The three constant values are given default values that provide a good environment to test the program in. A city count of 50 cities is used because this will take the program a few minutes to solve, yet does not overload the program. A starting temperature of 10, along with a temperature decrease rate of 0.99 also seems to work well.
The traveling salesman main window class contains a method named "start" that will begin the simulated annealing process. We will now examine the tasks that are completed by this method. The first thing that the "start" method does is creates a random list of cities. The code the assigns the cities to random locations is shown here.
// create a random list of cities
cities = new City[TravelingSalesman.CITY_COUNT];
for ( int i=0;i&li;TravelingSalesman.CITY_COUNT;i++ ) {
cities[i] = new City(
(int)(Math.random()*(getBounds().width-10)),
(int)(Math.random()*(getBounds().height-60)));
}
Now that the cities are in random locations we must start up the background thread. This is done by instantiating an object of the SimulatedAnnealing class. Because the simulated annealing class is a subclass of "Thread", you begin the simulated annealing background thread just as you would begin any other thread in Java. This is done by calling the thread's start method. We will now examine how the background thread is started up.
First we set the started property to true, so that the rest of the program knows that the background thread has started. Next, we call the Map class to display the Map of cities to the user. Because the Map class is so similar to the Map class used in Chapter 8, the Map class will not be reviewed in this chapter.

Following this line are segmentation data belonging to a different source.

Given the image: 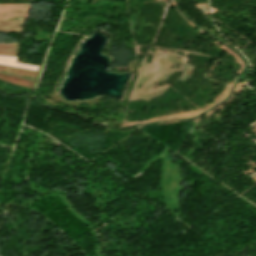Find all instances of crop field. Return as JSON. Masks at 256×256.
<instances>
[{"label": "crop field", "mask_w": 256, "mask_h": 256, "mask_svg": "<svg viewBox=\"0 0 256 256\" xmlns=\"http://www.w3.org/2000/svg\"><path fill=\"white\" fill-rule=\"evenodd\" d=\"M24 23L0 22V32H20Z\"/></svg>", "instance_id": "crop-field-1"}, {"label": "crop field", "mask_w": 256, "mask_h": 256, "mask_svg": "<svg viewBox=\"0 0 256 256\" xmlns=\"http://www.w3.org/2000/svg\"><path fill=\"white\" fill-rule=\"evenodd\" d=\"M16 58L0 56V64L12 65L36 70L38 66L14 63Z\"/></svg>", "instance_id": "crop-field-2"}]
</instances>
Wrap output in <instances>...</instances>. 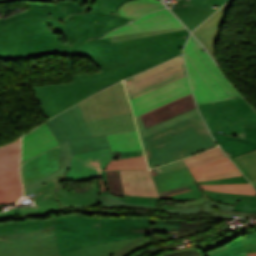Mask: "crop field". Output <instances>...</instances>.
Wrapping results in <instances>:
<instances>
[{"mask_svg":"<svg viewBox=\"0 0 256 256\" xmlns=\"http://www.w3.org/2000/svg\"><path fill=\"white\" fill-rule=\"evenodd\" d=\"M150 243L147 236L111 242L93 247L72 251L60 256H125L130 251Z\"/></svg>","mask_w":256,"mask_h":256,"instance_id":"19","label":"crop field"},{"mask_svg":"<svg viewBox=\"0 0 256 256\" xmlns=\"http://www.w3.org/2000/svg\"><path fill=\"white\" fill-rule=\"evenodd\" d=\"M240 175H241V173L239 172V170H237V171L230 172V173L219 174V175H214V176H210V177H206V178L197 179L196 181L215 180V179L240 176Z\"/></svg>","mask_w":256,"mask_h":256,"instance_id":"47","label":"crop field"},{"mask_svg":"<svg viewBox=\"0 0 256 256\" xmlns=\"http://www.w3.org/2000/svg\"><path fill=\"white\" fill-rule=\"evenodd\" d=\"M228 0H190V2H185V5L199 6L208 8L210 3L223 5Z\"/></svg>","mask_w":256,"mask_h":256,"instance_id":"44","label":"crop field"},{"mask_svg":"<svg viewBox=\"0 0 256 256\" xmlns=\"http://www.w3.org/2000/svg\"><path fill=\"white\" fill-rule=\"evenodd\" d=\"M21 194H12V195H4L0 196V205L16 202ZM1 208V206H0Z\"/></svg>","mask_w":256,"mask_h":256,"instance_id":"49","label":"crop field"},{"mask_svg":"<svg viewBox=\"0 0 256 256\" xmlns=\"http://www.w3.org/2000/svg\"><path fill=\"white\" fill-rule=\"evenodd\" d=\"M245 136L256 137V127H243Z\"/></svg>","mask_w":256,"mask_h":256,"instance_id":"50","label":"crop field"},{"mask_svg":"<svg viewBox=\"0 0 256 256\" xmlns=\"http://www.w3.org/2000/svg\"><path fill=\"white\" fill-rule=\"evenodd\" d=\"M128 1L130 0H88L90 11L87 14H76L61 21L71 44L85 33L98 34L111 18L119 15L118 8Z\"/></svg>","mask_w":256,"mask_h":256,"instance_id":"9","label":"crop field"},{"mask_svg":"<svg viewBox=\"0 0 256 256\" xmlns=\"http://www.w3.org/2000/svg\"><path fill=\"white\" fill-rule=\"evenodd\" d=\"M154 222L152 218H100V244L152 234Z\"/></svg>","mask_w":256,"mask_h":256,"instance_id":"11","label":"crop field"},{"mask_svg":"<svg viewBox=\"0 0 256 256\" xmlns=\"http://www.w3.org/2000/svg\"><path fill=\"white\" fill-rule=\"evenodd\" d=\"M226 245L229 249L211 256H246L239 238Z\"/></svg>","mask_w":256,"mask_h":256,"instance_id":"38","label":"crop field"},{"mask_svg":"<svg viewBox=\"0 0 256 256\" xmlns=\"http://www.w3.org/2000/svg\"><path fill=\"white\" fill-rule=\"evenodd\" d=\"M234 211H242V212H256V203H246L240 201L237 205H235Z\"/></svg>","mask_w":256,"mask_h":256,"instance_id":"46","label":"crop field"},{"mask_svg":"<svg viewBox=\"0 0 256 256\" xmlns=\"http://www.w3.org/2000/svg\"><path fill=\"white\" fill-rule=\"evenodd\" d=\"M185 0L179 1V8L171 9L190 29L193 30L216 10L184 6Z\"/></svg>","mask_w":256,"mask_h":256,"instance_id":"26","label":"crop field"},{"mask_svg":"<svg viewBox=\"0 0 256 256\" xmlns=\"http://www.w3.org/2000/svg\"><path fill=\"white\" fill-rule=\"evenodd\" d=\"M204 192H205V195L200 197L198 200H194L187 203H177V208L202 204L208 201L209 199H212L216 202L232 204V205H234L236 199L247 201V202H256V196H252V195L218 193V192L208 191V190H204Z\"/></svg>","mask_w":256,"mask_h":256,"instance_id":"28","label":"crop field"},{"mask_svg":"<svg viewBox=\"0 0 256 256\" xmlns=\"http://www.w3.org/2000/svg\"><path fill=\"white\" fill-rule=\"evenodd\" d=\"M102 177L108 191L114 195L125 197L120 179V170L103 171Z\"/></svg>","mask_w":256,"mask_h":256,"instance_id":"36","label":"crop field"},{"mask_svg":"<svg viewBox=\"0 0 256 256\" xmlns=\"http://www.w3.org/2000/svg\"><path fill=\"white\" fill-rule=\"evenodd\" d=\"M131 21L115 17L98 35L86 34L71 46L61 22L40 16L22 18L0 25V59L22 60L45 54L83 56L102 71L70 75L72 83L32 87L49 119L111 84L182 53L187 29L115 43L110 38L91 39Z\"/></svg>","mask_w":256,"mask_h":256,"instance_id":"1","label":"crop field"},{"mask_svg":"<svg viewBox=\"0 0 256 256\" xmlns=\"http://www.w3.org/2000/svg\"><path fill=\"white\" fill-rule=\"evenodd\" d=\"M55 236L50 220L9 222L0 225V242Z\"/></svg>","mask_w":256,"mask_h":256,"instance_id":"15","label":"crop field"},{"mask_svg":"<svg viewBox=\"0 0 256 256\" xmlns=\"http://www.w3.org/2000/svg\"><path fill=\"white\" fill-rule=\"evenodd\" d=\"M204 222H207V221H199V222H195V223L181 221V226H180L179 231L192 230L195 232H201V231L211 228V226L209 224H205Z\"/></svg>","mask_w":256,"mask_h":256,"instance_id":"41","label":"crop field"},{"mask_svg":"<svg viewBox=\"0 0 256 256\" xmlns=\"http://www.w3.org/2000/svg\"><path fill=\"white\" fill-rule=\"evenodd\" d=\"M191 93L188 77L186 76L130 101L136 117Z\"/></svg>","mask_w":256,"mask_h":256,"instance_id":"12","label":"crop field"},{"mask_svg":"<svg viewBox=\"0 0 256 256\" xmlns=\"http://www.w3.org/2000/svg\"><path fill=\"white\" fill-rule=\"evenodd\" d=\"M204 184H219V183H248L243 176L240 177H233V178H226L220 179L215 181H205V182H198Z\"/></svg>","mask_w":256,"mask_h":256,"instance_id":"45","label":"crop field"},{"mask_svg":"<svg viewBox=\"0 0 256 256\" xmlns=\"http://www.w3.org/2000/svg\"><path fill=\"white\" fill-rule=\"evenodd\" d=\"M125 195L159 197L149 170L121 171Z\"/></svg>","mask_w":256,"mask_h":256,"instance_id":"22","label":"crop field"},{"mask_svg":"<svg viewBox=\"0 0 256 256\" xmlns=\"http://www.w3.org/2000/svg\"><path fill=\"white\" fill-rule=\"evenodd\" d=\"M248 253L256 252V245H244Z\"/></svg>","mask_w":256,"mask_h":256,"instance_id":"51","label":"crop field"},{"mask_svg":"<svg viewBox=\"0 0 256 256\" xmlns=\"http://www.w3.org/2000/svg\"><path fill=\"white\" fill-rule=\"evenodd\" d=\"M59 163L58 145L23 162L21 165L23 185L55 172L59 169Z\"/></svg>","mask_w":256,"mask_h":256,"instance_id":"17","label":"crop field"},{"mask_svg":"<svg viewBox=\"0 0 256 256\" xmlns=\"http://www.w3.org/2000/svg\"><path fill=\"white\" fill-rule=\"evenodd\" d=\"M183 26L180 21L168 10L151 12L135 22L114 30L104 37L124 35L130 33L175 28ZM103 37V38H104Z\"/></svg>","mask_w":256,"mask_h":256,"instance_id":"16","label":"crop field"},{"mask_svg":"<svg viewBox=\"0 0 256 256\" xmlns=\"http://www.w3.org/2000/svg\"><path fill=\"white\" fill-rule=\"evenodd\" d=\"M46 123L25 134L22 139V162L57 145Z\"/></svg>","mask_w":256,"mask_h":256,"instance_id":"21","label":"crop field"},{"mask_svg":"<svg viewBox=\"0 0 256 256\" xmlns=\"http://www.w3.org/2000/svg\"><path fill=\"white\" fill-rule=\"evenodd\" d=\"M232 161L244 173L250 182L256 180V151L241 155Z\"/></svg>","mask_w":256,"mask_h":256,"instance_id":"33","label":"crop field"},{"mask_svg":"<svg viewBox=\"0 0 256 256\" xmlns=\"http://www.w3.org/2000/svg\"><path fill=\"white\" fill-rule=\"evenodd\" d=\"M233 1V0H232ZM232 1L223 6L201 26H199L193 33L207 48L211 55L215 58L214 46L218 39L221 25L224 20L227 9L231 6ZM216 60V58H215Z\"/></svg>","mask_w":256,"mask_h":256,"instance_id":"23","label":"crop field"},{"mask_svg":"<svg viewBox=\"0 0 256 256\" xmlns=\"http://www.w3.org/2000/svg\"><path fill=\"white\" fill-rule=\"evenodd\" d=\"M248 256H256V253L247 254Z\"/></svg>","mask_w":256,"mask_h":256,"instance_id":"56","label":"crop field"},{"mask_svg":"<svg viewBox=\"0 0 256 256\" xmlns=\"http://www.w3.org/2000/svg\"><path fill=\"white\" fill-rule=\"evenodd\" d=\"M244 244H256V238L242 239Z\"/></svg>","mask_w":256,"mask_h":256,"instance_id":"52","label":"crop field"},{"mask_svg":"<svg viewBox=\"0 0 256 256\" xmlns=\"http://www.w3.org/2000/svg\"><path fill=\"white\" fill-rule=\"evenodd\" d=\"M126 197H134V196H126ZM143 198H152V197H143ZM152 199H160V198H152Z\"/></svg>","mask_w":256,"mask_h":256,"instance_id":"55","label":"crop field"},{"mask_svg":"<svg viewBox=\"0 0 256 256\" xmlns=\"http://www.w3.org/2000/svg\"><path fill=\"white\" fill-rule=\"evenodd\" d=\"M182 55L153 69L124 80L129 98L138 97L186 76Z\"/></svg>","mask_w":256,"mask_h":256,"instance_id":"10","label":"crop field"},{"mask_svg":"<svg viewBox=\"0 0 256 256\" xmlns=\"http://www.w3.org/2000/svg\"><path fill=\"white\" fill-rule=\"evenodd\" d=\"M150 168L216 146L200 114L141 139Z\"/></svg>","mask_w":256,"mask_h":256,"instance_id":"3","label":"crop field"},{"mask_svg":"<svg viewBox=\"0 0 256 256\" xmlns=\"http://www.w3.org/2000/svg\"><path fill=\"white\" fill-rule=\"evenodd\" d=\"M192 37L184 48L187 69L197 103L233 99L240 95L223 77L207 52Z\"/></svg>","mask_w":256,"mask_h":256,"instance_id":"5","label":"crop field"},{"mask_svg":"<svg viewBox=\"0 0 256 256\" xmlns=\"http://www.w3.org/2000/svg\"><path fill=\"white\" fill-rule=\"evenodd\" d=\"M147 163L144 156L132 157L128 159L112 160L108 164L107 170L110 169H146Z\"/></svg>","mask_w":256,"mask_h":256,"instance_id":"37","label":"crop field"},{"mask_svg":"<svg viewBox=\"0 0 256 256\" xmlns=\"http://www.w3.org/2000/svg\"><path fill=\"white\" fill-rule=\"evenodd\" d=\"M112 152L141 150L137 131L106 135Z\"/></svg>","mask_w":256,"mask_h":256,"instance_id":"30","label":"crop field"},{"mask_svg":"<svg viewBox=\"0 0 256 256\" xmlns=\"http://www.w3.org/2000/svg\"><path fill=\"white\" fill-rule=\"evenodd\" d=\"M93 137L137 130L123 82L79 103Z\"/></svg>","mask_w":256,"mask_h":256,"instance_id":"4","label":"crop field"},{"mask_svg":"<svg viewBox=\"0 0 256 256\" xmlns=\"http://www.w3.org/2000/svg\"><path fill=\"white\" fill-rule=\"evenodd\" d=\"M184 28L185 27L175 28V29H167V30H159V31H151V32H144V33H137V34H131V35H125V36H116V37H111V39H112V42H114V41L138 38V37H142V36H147V35H152V34L172 31V30H178V29H184Z\"/></svg>","mask_w":256,"mask_h":256,"instance_id":"42","label":"crop field"},{"mask_svg":"<svg viewBox=\"0 0 256 256\" xmlns=\"http://www.w3.org/2000/svg\"><path fill=\"white\" fill-rule=\"evenodd\" d=\"M195 107L196 105L193 99V95L191 94L187 97L167 104L140 117L145 127H149L167 118H170L187 110L193 109Z\"/></svg>","mask_w":256,"mask_h":256,"instance_id":"24","label":"crop field"},{"mask_svg":"<svg viewBox=\"0 0 256 256\" xmlns=\"http://www.w3.org/2000/svg\"><path fill=\"white\" fill-rule=\"evenodd\" d=\"M184 167H186V166L184 165L182 160H180V161H177L175 163H170V164H166V165H163V166H160V167H156V170H157L158 174H155V175L167 173V172L174 171V170H177V169H181V168H184ZM155 175H153V176H155Z\"/></svg>","mask_w":256,"mask_h":256,"instance_id":"43","label":"crop field"},{"mask_svg":"<svg viewBox=\"0 0 256 256\" xmlns=\"http://www.w3.org/2000/svg\"><path fill=\"white\" fill-rule=\"evenodd\" d=\"M180 222L171 220H156L153 233L178 231Z\"/></svg>","mask_w":256,"mask_h":256,"instance_id":"39","label":"crop field"},{"mask_svg":"<svg viewBox=\"0 0 256 256\" xmlns=\"http://www.w3.org/2000/svg\"><path fill=\"white\" fill-rule=\"evenodd\" d=\"M254 232L245 227H241L231 233L221 236L220 238L208 243L197 244L192 248H186L177 251L165 252L159 256H209L213 253L227 249L226 243L238 238L239 236Z\"/></svg>","mask_w":256,"mask_h":256,"instance_id":"20","label":"crop field"},{"mask_svg":"<svg viewBox=\"0 0 256 256\" xmlns=\"http://www.w3.org/2000/svg\"><path fill=\"white\" fill-rule=\"evenodd\" d=\"M237 170V168L232 164V162L227 158H222L211 163L190 169V172L195 179L206 177L214 174L230 172Z\"/></svg>","mask_w":256,"mask_h":256,"instance_id":"31","label":"crop field"},{"mask_svg":"<svg viewBox=\"0 0 256 256\" xmlns=\"http://www.w3.org/2000/svg\"><path fill=\"white\" fill-rule=\"evenodd\" d=\"M225 157L224 153L221 151L220 147L202 152L200 154L191 156L189 158L183 159V162L186 164L187 168H193L210 161Z\"/></svg>","mask_w":256,"mask_h":256,"instance_id":"34","label":"crop field"},{"mask_svg":"<svg viewBox=\"0 0 256 256\" xmlns=\"http://www.w3.org/2000/svg\"><path fill=\"white\" fill-rule=\"evenodd\" d=\"M180 238L186 237L188 235L191 234H196V233H192V232H177Z\"/></svg>","mask_w":256,"mask_h":256,"instance_id":"53","label":"crop field"},{"mask_svg":"<svg viewBox=\"0 0 256 256\" xmlns=\"http://www.w3.org/2000/svg\"><path fill=\"white\" fill-rule=\"evenodd\" d=\"M161 8H165V6L157 0H133L123 4L119 9V14L137 19L149 11Z\"/></svg>","mask_w":256,"mask_h":256,"instance_id":"29","label":"crop field"},{"mask_svg":"<svg viewBox=\"0 0 256 256\" xmlns=\"http://www.w3.org/2000/svg\"><path fill=\"white\" fill-rule=\"evenodd\" d=\"M159 191L196 183L187 168L153 177Z\"/></svg>","mask_w":256,"mask_h":256,"instance_id":"27","label":"crop field"},{"mask_svg":"<svg viewBox=\"0 0 256 256\" xmlns=\"http://www.w3.org/2000/svg\"><path fill=\"white\" fill-rule=\"evenodd\" d=\"M56 238L0 243V256H56Z\"/></svg>","mask_w":256,"mask_h":256,"instance_id":"18","label":"crop field"},{"mask_svg":"<svg viewBox=\"0 0 256 256\" xmlns=\"http://www.w3.org/2000/svg\"><path fill=\"white\" fill-rule=\"evenodd\" d=\"M76 2H60L55 5L44 3H26L28 10L17 13L5 19H0V24L17 20L26 16H46L54 20H63L65 17L76 13L88 12L87 0H75Z\"/></svg>","mask_w":256,"mask_h":256,"instance_id":"14","label":"crop field"},{"mask_svg":"<svg viewBox=\"0 0 256 256\" xmlns=\"http://www.w3.org/2000/svg\"><path fill=\"white\" fill-rule=\"evenodd\" d=\"M198 113L199 112H198L197 108H195L193 110H190V111H187V112L182 113L180 115H177L175 117H172V118H170V119H168V120H166V121H164V122H162V123H160L158 125L149 127L147 129L144 128V126H143L139 116L136 117L135 119H136V123H137V127H138V131H139L140 137L142 138L144 136L150 135V134L155 133L157 131H160V130H162L164 128H167L169 126L177 124V123H179V122H181V121H183V120H185L187 118H190V117H192V116H194V115H196Z\"/></svg>","mask_w":256,"mask_h":256,"instance_id":"32","label":"crop field"},{"mask_svg":"<svg viewBox=\"0 0 256 256\" xmlns=\"http://www.w3.org/2000/svg\"><path fill=\"white\" fill-rule=\"evenodd\" d=\"M53 222L59 255L99 244V218L73 214L53 218Z\"/></svg>","mask_w":256,"mask_h":256,"instance_id":"8","label":"crop field"},{"mask_svg":"<svg viewBox=\"0 0 256 256\" xmlns=\"http://www.w3.org/2000/svg\"><path fill=\"white\" fill-rule=\"evenodd\" d=\"M46 123L59 144L69 141L73 154L110 147L105 135L91 137L78 104Z\"/></svg>","mask_w":256,"mask_h":256,"instance_id":"7","label":"crop field"},{"mask_svg":"<svg viewBox=\"0 0 256 256\" xmlns=\"http://www.w3.org/2000/svg\"><path fill=\"white\" fill-rule=\"evenodd\" d=\"M61 151V163L59 171L37 180L24 187L25 194L34 192L37 206L11 209L0 213V220L8 218H30L48 216L54 213L69 212L67 207H81L93 204L102 206H135L149 207L154 210L178 214L206 213L212 218L233 219L234 206L208 201L202 205L176 209V206L162 205L155 208L156 200L142 198H122L110 194L108 191L99 193V182L85 192H72L62 187L61 179L85 180L101 175L102 169L112 159L109 148L90 151L83 154L72 155L69 143L59 145ZM30 198V199H31ZM87 213H109L112 215L126 214L127 212H105L91 210H79ZM209 218L203 217L202 219ZM197 219V218H196ZM192 219V220H196Z\"/></svg>","mask_w":256,"mask_h":256,"instance_id":"2","label":"crop field"},{"mask_svg":"<svg viewBox=\"0 0 256 256\" xmlns=\"http://www.w3.org/2000/svg\"><path fill=\"white\" fill-rule=\"evenodd\" d=\"M191 191L179 194V195H174L166 198H161V199H169V200H187V199H197L200 196H202V192L197 189L195 184L189 185Z\"/></svg>","mask_w":256,"mask_h":256,"instance_id":"40","label":"crop field"},{"mask_svg":"<svg viewBox=\"0 0 256 256\" xmlns=\"http://www.w3.org/2000/svg\"><path fill=\"white\" fill-rule=\"evenodd\" d=\"M211 133L230 159L256 149V138L242 139L212 131Z\"/></svg>","mask_w":256,"mask_h":256,"instance_id":"25","label":"crop field"},{"mask_svg":"<svg viewBox=\"0 0 256 256\" xmlns=\"http://www.w3.org/2000/svg\"><path fill=\"white\" fill-rule=\"evenodd\" d=\"M202 189H209L218 192L241 193L256 195L255 189L250 184H220V185H204L199 184Z\"/></svg>","mask_w":256,"mask_h":256,"instance_id":"35","label":"crop field"},{"mask_svg":"<svg viewBox=\"0 0 256 256\" xmlns=\"http://www.w3.org/2000/svg\"><path fill=\"white\" fill-rule=\"evenodd\" d=\"M9 1H14V0H0V3L1 2H9ZM44 1L56 2L55 0H44Z\"/></svg>","mask_w":256,"mask_h":256,"instance_id":"54","label":"crop field"},{"mask_svg":"<svg viewBox=\"0 0 256 256\" xmlns=\"http://www.w3.org/2000/svg\"><path fill=\"white\" fill-rule=\"evenodd\" d=\"M197 105L209 130L244 138L242 126H256V113L242 97Z\"/></svg>","mask_w":256,"mask_h":256,"instance_id":"6","label":"crop field"},{"mask_svg":"<svg viewBox=\"0 0 256 256\" xmlns=\"http://www.w3.org/2000/svg\"><path fill=\"white\" fill-rule=\"evenodd\" d=\"M20 139L0 147V195L22 193L19 177Z\"/></svg>","mask_w":256,"mask_h":256,"instance_id":"13","label":"crop field"},{"mask_svg":"<svg viewBox=\"0 0 256 256\" xmlns=\"http://www.w3.org/2000/svg\"><path fill=\"white\" fill-rule=\"evenodd\" d=\"M255 188H256V186H255Z\"/></svg>","mask_w":256,"mask_h":256,"instance_id":"58","label":"crop field"},{"mask_svg":"<svg viewBox=\"0 0 256 256\" xmlns=\"http://www.w3.org/2000/svg\"><path fill=\"white\" fill-rule=\"evenodd\" d=\"M252 185L255 186V185H256V181H255V182H252Z\"/></svg>","mask_w":256,"mask_h":256,"instance_id":"57","label":"crop field"},{"mask_svg":"<svg viewBox=\"0 0 256 256\" xmlns=\"http://www.w3.org/2000/svg\"><path fill=\"white\" fill-rule=\"evenodd\" d=\"M186 191H189V188L187 185L179 188L171 189V190L161 191L159 193L161 197H166V196H170V195H174V194H178Z\"/></svg>","mask_w":256,"mask_h":256,"instance_id":"48","label":"crop field"}]
</instances>
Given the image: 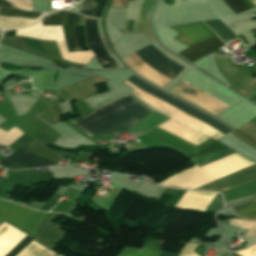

For more information about the Map class refer to Chapter 8. The following lines of code complete this initialization.
// start up the background thread
started = true;
map.update(map.getGraphics());
Now we are ready to begin the background thread. This is done by instantiating the simulated annealing class. We pass in the current object to the simulated annealing class's constructor. The current object is needed by the simulated annealing class so that it knows which object to send update information to.
worker = new SimulateAnnealing(this);
We must also set the thread's priority to minimum. This is so that the thread does not consume so much processor cycles that the user no longer has access to the operating system. The following line of code does this.
worker.setPriority(Thread.MIN_PRIORITY);
This is especially important on a Windows platform. Using both Windows XP and Windows 2000 I found that the operating system would entire a nearly locked up state without the thread priority setting. The simulated annealing program would continue to run, however you would not have access to the operating system. Finally we call the start method. This begins the background thread.
worker.start();
As you can see the "driver program" for the simulated annealing implementation of the traveling salesman problem is very similar to the genetic algorithm. You can easily run the two programs and compare the relative performance of each. I conducted some test cases on my own computer system. In nearly every case the simulated annealing algorithm outperforms the genetic algorithm. The gap will become even wider when applied to neural network optimization. In Chapter 10 you will be shown one single program that is able to use both genetic algorithms and simulated annealing to attempt to optimize the weight matrix of a neural network. You will also be able to compare the relative performance of backpropagation to both genetic algorithms and simulated annealing.